The problem -
Extend the forum thread about the buildup of CyclicTimeout Wakeups, picking up right after its last sentence.

Text shown -
────────────────

I am not sure I understand the image above for the GC root -- is it one instance that may actually be a legit one?

How many connections do you have?

Is this heap dump taken after load, at rest, with no requests being processed?

@mpilone
Copy link

mpilone commented Jul 25, 2023

There are a lot of instances of that similar GC root in the dump. Looking for just the CyclicTimeout.Wakeup, I can see 4871 instance in the dump which seems odd. Our "timeout" value on the outbound proxy requests is 5 minutes and as far as we know all the requests were completing successfully. That is, none of them were actually lasting the full 5 minutes and timing out. If I read the heap dump above correctly, it looks like the scheduled executor queue had 4872 elements in it which aligns with the 4871 Wakeups in the dump.

The requests are pretty regular from another component in our system. I included a graph of the requests leading up to the OOM at 02:36. The requests should only be coming from a couple of external components so I would guess the actual number of active connections to be very low (e.g. < 5). The service that had the OOM is not exposed to the public and only services a handful of other internal components.

The heap dump was taken automatically by the JVM when the OOM occurred so it would be during the requests/load after the process was running for about 2 days (Friday through Sunday morning).

I've tried a bunch of different scenarios locally but I haven't been able to recreate the issue yet. I enabled debug logging on CyclicTimeouts and CyclicTimeout to see if that gives any clues in the environment where we saw the OOM. I'll update if I get anymore info from that.

It seems like it might be a CyclicTimeout Wakeup leak but looking at the code I'm not sure how that can happen yet because it looks like the Wakeups only schedule themselves in the executor if an earlier one arrives. So you'd think that if we only had a handful of connections there should only be a handful of Wakeups in the executor queue. It's possible this is an issue on our side with generating tons of independent connections but I haven't seen any evidence of that yet.

-mike
Wakeup Count
Connection Instance Count
Requests to Proxy

@mpilone
Copy link

mpilone commented Jul 25, 2023

Just after posting that last comment I went to check if we got any new info from the CyclicTimeout logging. I see a lot of Wakeups getting scheduled, but even more oddly, I see some really long Wakeups being scheduled. For example, 9208175844786ms. I don't know what could cause that yet but I could see that leading to a buildup of Wakeups in the executor queue over time.

I included two screenshots. The first shows all the Wakeups being scheduled over the last hour. A mix of our 5 minute timeouts and the really long timeouts. The second is filtered to show only the really long timeouts. There are a lot of them for a one hour period.

────────────────

(Collected data)
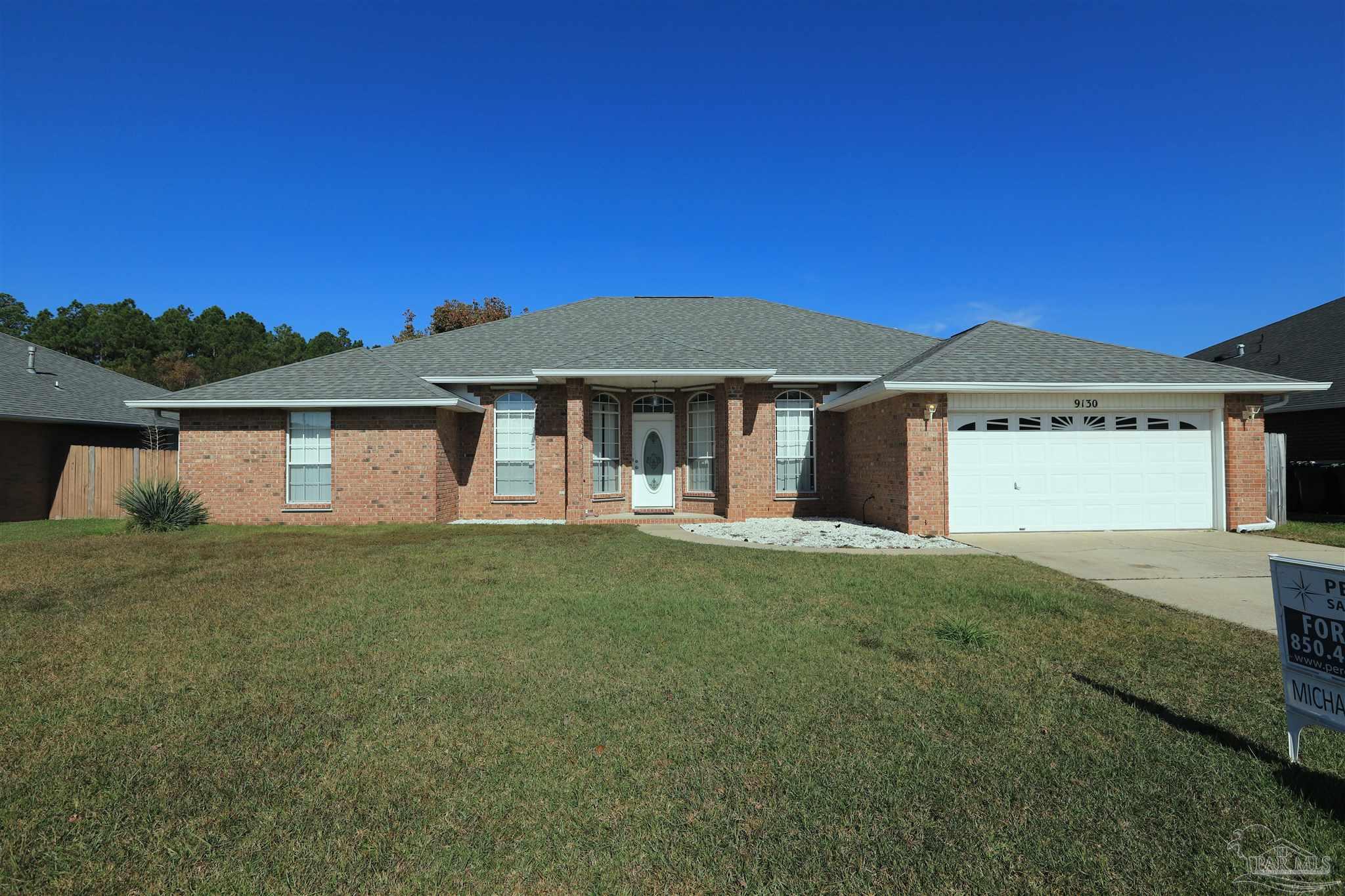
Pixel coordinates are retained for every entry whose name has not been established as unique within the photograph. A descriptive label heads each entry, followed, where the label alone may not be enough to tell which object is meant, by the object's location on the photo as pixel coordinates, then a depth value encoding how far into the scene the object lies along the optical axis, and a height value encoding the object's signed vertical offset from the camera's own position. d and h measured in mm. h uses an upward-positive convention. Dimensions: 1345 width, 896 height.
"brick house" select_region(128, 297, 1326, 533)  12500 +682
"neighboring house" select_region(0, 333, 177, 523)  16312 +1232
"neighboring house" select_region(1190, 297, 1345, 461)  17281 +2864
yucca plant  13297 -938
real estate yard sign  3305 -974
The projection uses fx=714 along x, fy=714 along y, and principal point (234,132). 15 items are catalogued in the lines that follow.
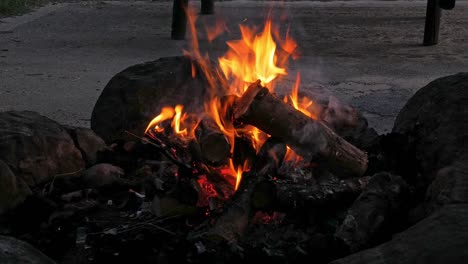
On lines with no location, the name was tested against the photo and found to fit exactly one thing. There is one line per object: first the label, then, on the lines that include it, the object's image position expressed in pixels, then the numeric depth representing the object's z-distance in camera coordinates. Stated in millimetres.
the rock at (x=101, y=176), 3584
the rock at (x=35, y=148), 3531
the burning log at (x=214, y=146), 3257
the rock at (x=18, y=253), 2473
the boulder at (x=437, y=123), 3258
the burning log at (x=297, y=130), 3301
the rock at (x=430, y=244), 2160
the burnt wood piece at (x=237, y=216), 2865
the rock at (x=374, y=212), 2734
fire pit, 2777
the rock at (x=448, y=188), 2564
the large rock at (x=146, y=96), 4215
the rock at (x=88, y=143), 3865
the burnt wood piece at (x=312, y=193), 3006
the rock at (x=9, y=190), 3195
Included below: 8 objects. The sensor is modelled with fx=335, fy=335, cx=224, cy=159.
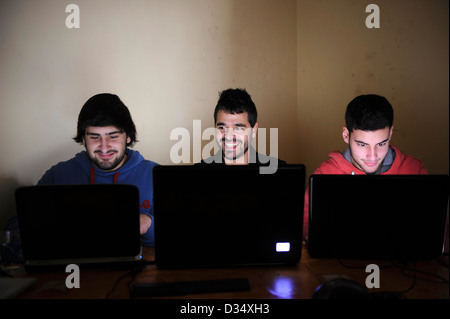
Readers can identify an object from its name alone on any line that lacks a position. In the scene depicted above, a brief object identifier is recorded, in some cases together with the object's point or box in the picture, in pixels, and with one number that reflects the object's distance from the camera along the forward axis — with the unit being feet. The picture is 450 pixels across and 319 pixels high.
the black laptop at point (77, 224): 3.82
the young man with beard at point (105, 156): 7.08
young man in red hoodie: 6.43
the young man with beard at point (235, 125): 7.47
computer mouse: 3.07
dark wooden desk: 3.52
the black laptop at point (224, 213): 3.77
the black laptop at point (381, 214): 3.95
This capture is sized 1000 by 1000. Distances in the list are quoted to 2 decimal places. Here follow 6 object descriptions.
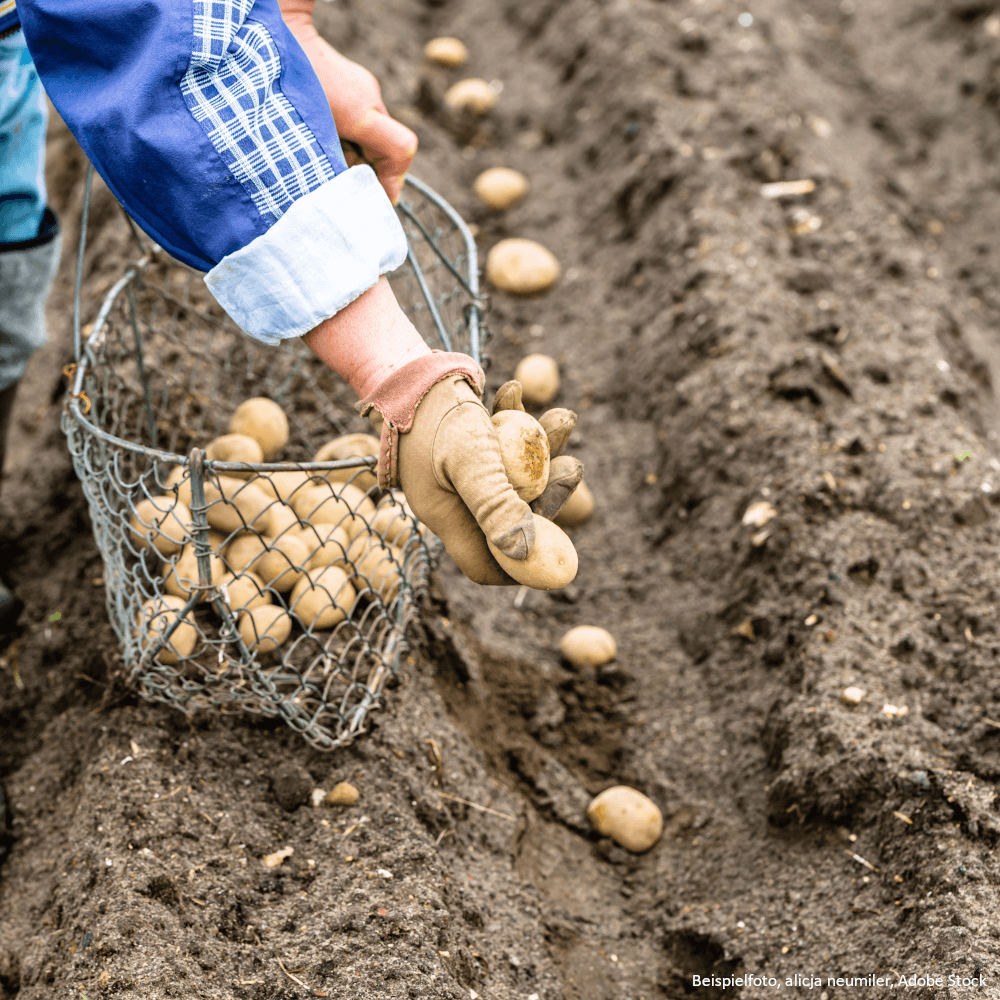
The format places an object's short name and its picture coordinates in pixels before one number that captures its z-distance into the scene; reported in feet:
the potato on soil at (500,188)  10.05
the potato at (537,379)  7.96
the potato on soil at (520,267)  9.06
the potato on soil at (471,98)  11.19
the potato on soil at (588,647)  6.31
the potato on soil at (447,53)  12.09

────────────────

Result for this exercise -
All Wakeups Really Long Wakeups

@mpilone
Copy link

mpilone commented Jul 25, 2023

I'm wondering if the issue is in org.eclipse.jetty.io.CyclicTimeouts#onTimeoutExpired. I see two potential problems (but this is my first time looking at that code). The first is the use of earliestTimeout as it is set to "now + Long.MAX_VALUE" but it is only an AtomicLong. Isn't that going to cause a rollover error?

The second is that the line "long expiresAt = expirable.getExpireNanoTime();" will ask for expiration time from the HttpChannel. The logic in HttpChannel,

return exchange != null ? exchange.getExpireNanoTime() : Long.MAX_VALUE;"

is to return MAX_VALUE if there's no exchange. Later in onTimeoutExpired, it calculates

earliest = Math.min(earliest, NanoTime.elapsed(now, expiresAt));

and then schedules a timeout if if (earliest != Long.MAX_VALUE). But earliest won't equal MAX_LONG if the code just calculated earliest as the elapsed time from now to expiresAt (which is MAX_LONG).

Again, I'm just reading through this code for the first time but I think it can lead to Wakeups being schedule for near MAX_LONG - now time if a channel doesn't have an exchange when the timeout expires.

Screen Shot 2023-07-25 at 9 46 11 AM

@sbordet
Copy link
Contributor

sbordet commented Jul 25, 2023

@mpilone looking into this.
Definitely there is an issue handling MAX_VALUE, as you discovered.
I'll keep this issue posted on my results.

@mpilone
Copy link

mpilone commented Jul 25, 2023

Now that I understand what's going on a little more, I think you can reproduce it with:

  1. Setup a proxy with a 5 minute "timeout" servlet config value
  2. Make a few requests through the proxy
  3. Wait 5 minutes for the timeout to expire
  4. Watch the log to see a new Wakeup get scheduled for 9222549011955ms in the future

Ironically I think I couldn't reproduce this before because I was putting a bunch of load on the proxy thinking it would accelerate the leak but it seems like it happens when the timeout expires and there's no active exchange (i.e. it is idle).

You can probably recreate it better with just a unit test directly on CyclicTimeout(s) but at least I can reproduce it end-to-end now.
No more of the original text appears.